You may be forgiven for wondering why the world behaves the way it does. There is a vision that shines here.

The industrial revolution was the result of our knowledge of classical mechanics. The digital revolution has been driven by knowledge of electronics and Semiconductor.

Understanding quantum mechanics will allow us to build devices that can do new things. It is believed that it will drive the next quantum revolution.

In ways that were not possible before, quantum entanglement can be used in computing. Sensors can detect things with greater precision if they detect small changes inentanglement.

Measurement of quantum systems can reveal the presence of the eavesdropper, which is why communicating with entangled light is important.

The way for the quantum technological revolution was paved by the work of Zeilinger.

These applications of quantum mechanics are going to happen. We have a quantum computer. The Micius satellite is able to provide secure communications. The use of quantum sensors is increasing.

The practical foundations that produce, manipulate, and testing quantumentanglement are important to the revolution it is helping to drive.

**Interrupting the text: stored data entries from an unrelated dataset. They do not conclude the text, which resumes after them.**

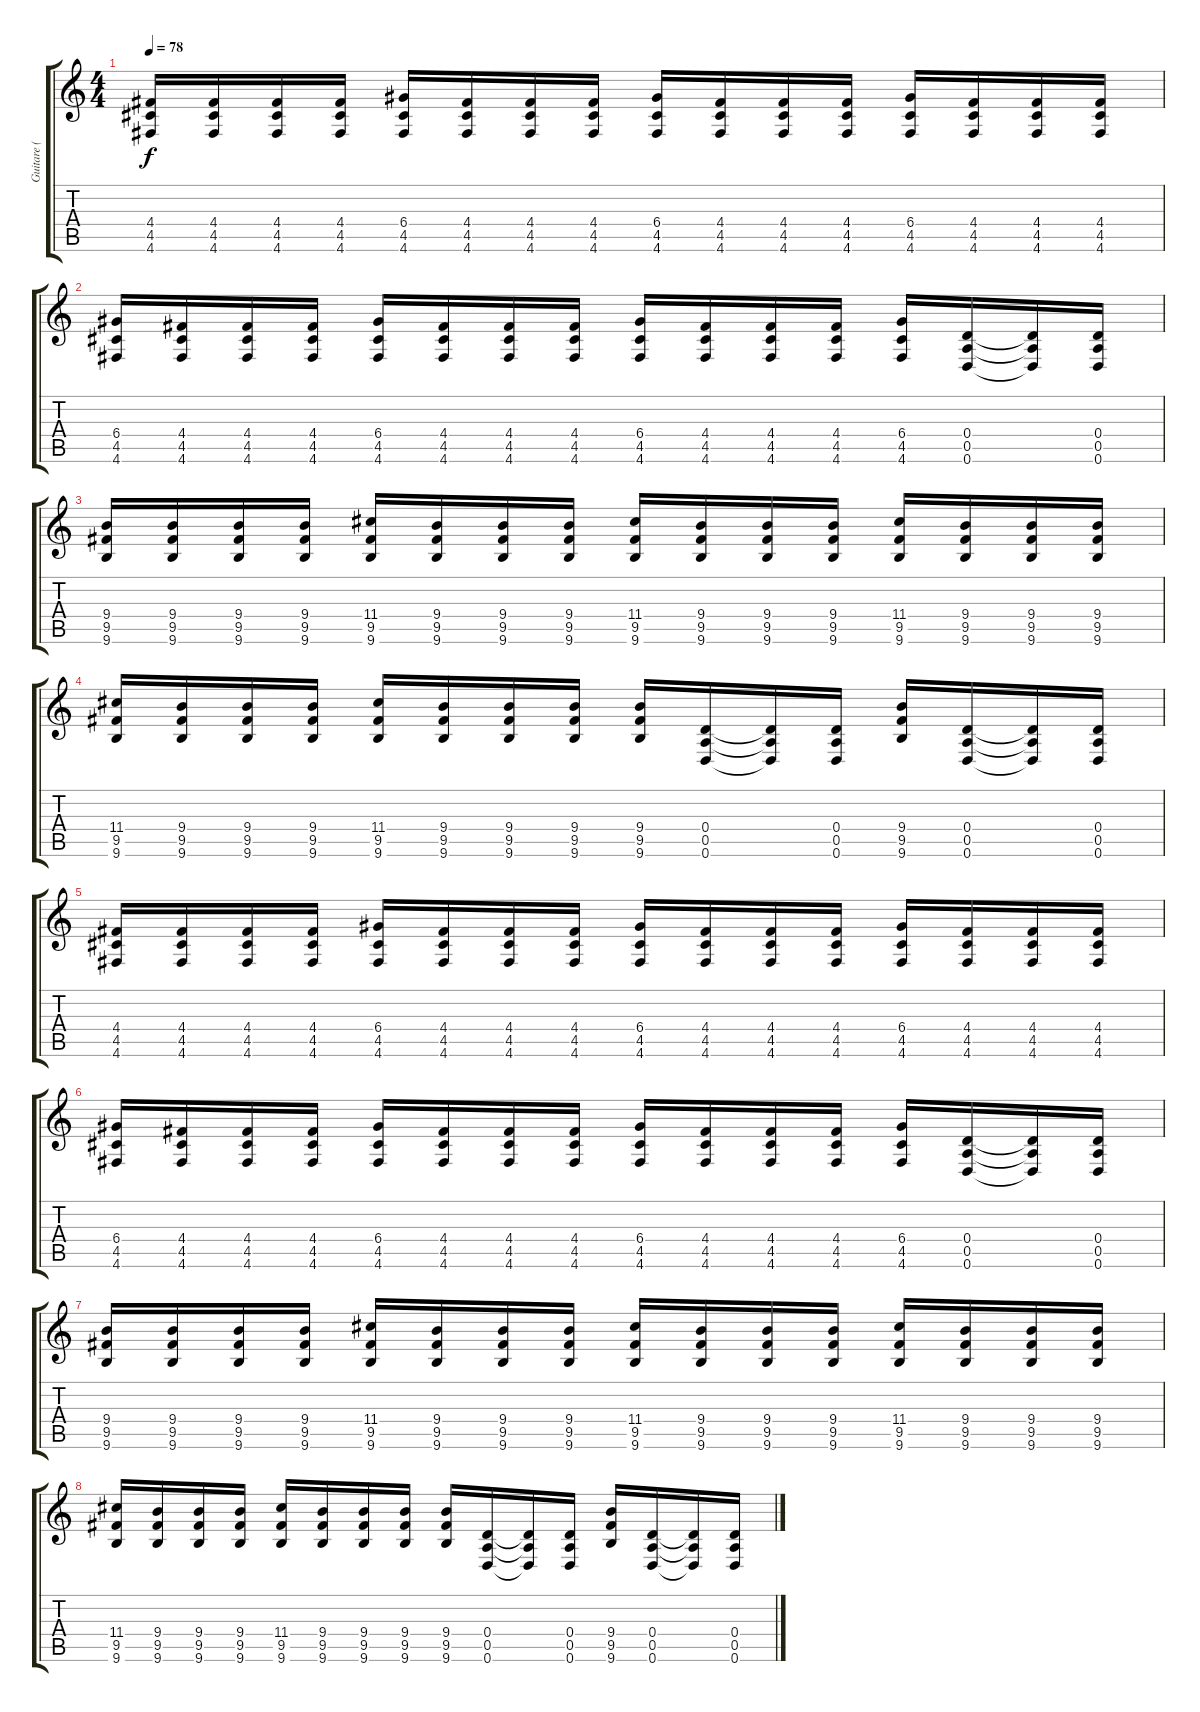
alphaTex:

\track ("Guitare ( Yann )" "Guitare ( ") {instrument distortionguitar}
\staff {score tabs}
\tuning (E4 B3 G3 D3 A2 D2) {hide}
\ts (4 4)
\tempo 78
\clef g2
\ks c
(4.4 4.5 4.6).16{dy f} (4.4 4.5 4.6).16 (4.4 4.5 4.6).16 (4.4 4.5 4.6).16 (6.4 4.5 4.6).16 (4.4 4.5 4.6).16 (4.4 4.5 4.6).16 (4.4 4.5 4.6).16 (6.4 4.5 4.6).16 (4.4 4.5 4.6).16 (4.4 4.5 4.6).16 (4.4 4.5 4.6).16 (6.4 4.5 4.6).16 (4.4 4.5 4.6).16 (4.4 4.5 4.6).16 (4.4 4.5 4.6).16 |
(6.4 4.5 4.6).16 (4.4 4.5 4.6).16 (4.4 4.5 4.6).16 (4.4 4.5 4.6).16 (6.4 4.5 4.6).16 (4.4 4.5 4.6).16 (4.4 4.5 4.6).16 (4.4 4.5 4.6).16 (6.4 4.5 4.6).16 (4.4 4.5 4.6).16 (4.4 4.5 4.6).16 (4.4 4.5 4.6).16 (6.4 4.5 4.6).16 (0.4 0.5 0.6).16 (0.4{t} 0.5{t} 0.6{t}).16 (0.4 0.5 0.6).16 |
(9.4 9.5 9.6).16 (9.4 9.5 9.6).16 (9.4 9.5 9.6).16 (9.4 9.5 9.6).16 (11.4 9.5 9.6).16 (9.4 9.5 9.6).16 (9.4 9.5 9.6).16 (9.4 9.5 9.6).16 (11.4 9.5 9.6).16 (9.4 9.5 9.6).16 (9.4 9.5 9.6).16 (9.4 9.5 9.6).16 (11.4 9.5 9.6).16 (9.4 9.5 9.6).16 (9.4 9.5 9.6).16 (9.4 9.5 9.6).16 |
(11.4 9.5 9.6).16 (9.4 9.5 9.6).16 (9.4 9.5 9.6).16 (9.4 9.5 9.6).16 (11.4 9.5 9.6).16 (9.4 9.5 9.6).16 (9.4 9.5 9.6).16 (9.4 9.5 9.6).16 (9.4 9.5 9.6).16 (0.4 0.5 0.6).16 (0.4{t} 0.5{t} 0.6{t}).16 (0.4 0.5 0.6).16 (9.4 9.5 9.6).16 (0.4 0.5 0.6).16 (0.4{t} 0.5{t} 0.6{t}).16 (0.4 0.5 0.6).16 |
(4.4 4.5 4.6).16 (4.4 4.5 4.6).16 (4.4 4.5 4.6).16 (4.4 4.5 4.6).16 (6.4 4.5 4.6).16 (4.4 4.5 4.6).16 (4.4 4.5 4.6).16 (4.4 4.5 4.6).16 (6.4 4.5 4.6).16 (4.4 4.5 4.6).16 (4.4 4.5 4.6).16 (4.4 4.5 4.6).16 (6.4 4.5 4.6).16 (4.4 4.5 4.6).16 (4.4 4.5 4.6).16 (4.4 4.5 4.6).16 |
(6.4 4.5 4.6).16 (4.4 4.5 4.6).16 (4.4 4.5 4.6).16 (4.4 4.5 4.6).16 (6.4 4.5 4.6).16 (4.4 4.5 4.6).16 (4.4 4.5 4.6).16 (4.4 4.5 4.6).16 (6.4 4.5 4.6).16 (4.4 4.5 4.6).16 (4.4 4.5 4.6).16 (4.4 4.5 4.6).16 (6.4 4.5 4.6).16 (0.4 0.5 0.6).16 (0.4{t} 0.5{t} 0.6{t}).16 (0.4 0.5 0.6).16 |
(9.4 9.5 9.6).16 (9.4 9.5 9.6).16 (9.4 9.5 9.6).16 (9.4 9.5 9.6).16 (11.4 9.5 9.6).16 (9.4 9.5 9.6).16 (9.4 9.5 9.6).16 (9.4 9.5 9.6).16 (11.4 9.5 9.6).16 (9.4 9.5 9.6).16 (9.4 9.5 9.6).16 (9.4 9.5 9.6).16 (11.4 9.5 9.6).16 (9.4 9.5 9.6).16 (9.4 9.5 9.6).16 (9.4 9.5 9.6).16 |
(11.4 9.5 9.6).16 (9.4 9.5 9.6).16 (9.4 9.5 9.6).16 (9.4 9.5 9.6).16 (11.4 9.5 9.6).16 (9.4 9.5 9.6).16 (9.4 9.5 9.6).16 (9.4 9.5 9.6).16 (9.4 9.5 9.6).16 (0.4 0.5 0.6).16 (0.4{t} 0.5{t} 0.6{t}).16 (0.4 0.5 0.6).16 (9.4 9.5 9.6).16 (0.4 0.5 0.6).16 (0.4{t} 0.5{t} 0.6{t}).16 (0.4 0.5 0.6).16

Three people are receiving an award. I began my PhD at the University of Cambridge because of their work. The goal of my project was to make a simple device that could produce light.

To simplify the equipment needed to do quantum experiments, and to allow practical devices for real-world applications, this was done. The work we did was a success and I can't believe how far the field has come since.

The Director of the Lancaster Quantum Technology Centre is a professor of physics.

Under a Creative Commons license, this article is re-posted. The original article is worth a read.